I bet you could use paper chromatography. Do a quick web search for a detailed explanation. The basics you need are:
a solution containing your unknown (the mysterious coffee)
control solutions to serve as standards (ie know decaf and regular)
paper (filter paper; cut up coffee filters or paper towel strips may work)
a solvent (hopefully some organic chem genius will swoop in and suggest one. I’d play around with water, ethanol, isopropanol, and acetone as they are readily available in the home)
a detection method (not sure how one could spot the migrated caffeine on the filter paper. Can anyone think of a colorometric method?)
The principle of this method is that a solvent migrates along a paper strip by capillary action. If a solute is included (in this case caffeine), this too will migrate, ideally at a slower rate than the solvent. The relative rates of migration of the solvent/solute is determined by the the relative affinities of the solute for the immobile phase (paper) versus the mobile phase (solvent). This is reflected in the solutes partition coefficient for a given immomobile-mobile phase system.
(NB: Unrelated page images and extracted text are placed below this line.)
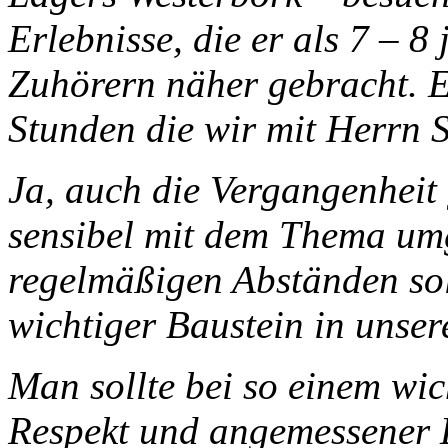
Erlebnisse, die er als 7 – 8
Zuhörern näher gebracht. 
Stunden die wir mit Herrn S
Ja, auch die Vergangenheit
sensibel mit dem Thema um
regelmäßigen Abständen sol
wichtiger Baustein in unser
Man sollte bei so einem wic
Respekt und angemessener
With the right solute-solvent combination, caffeine will migrate up the paper a characteristic distance from it’s origin. The standards can be compared to see where the caffeine spot lands. Then examine the experimental to see if there’s a caffeine spot or not.
That’s not true. Caffeine has a sharply bitter taste - in fact, the soda companies claim that that’s why they add it to their drinks. Obviously not true, but they claim it is.
But coffee is bitter enough that it’s probably not easy to tell just from the taste of the caffeine. Decaf does taste different because various other chemicals are leached off as well, but I wouldn’t trust myself to know.
i don’t think brewing a cup for a caffeinated coffee drinker is a good test, false positive is too likely. brewing a cup for a decaf drinker, though who doesn’t experience bad effects, is a better test. if they are more alert and productive then it has caffeine.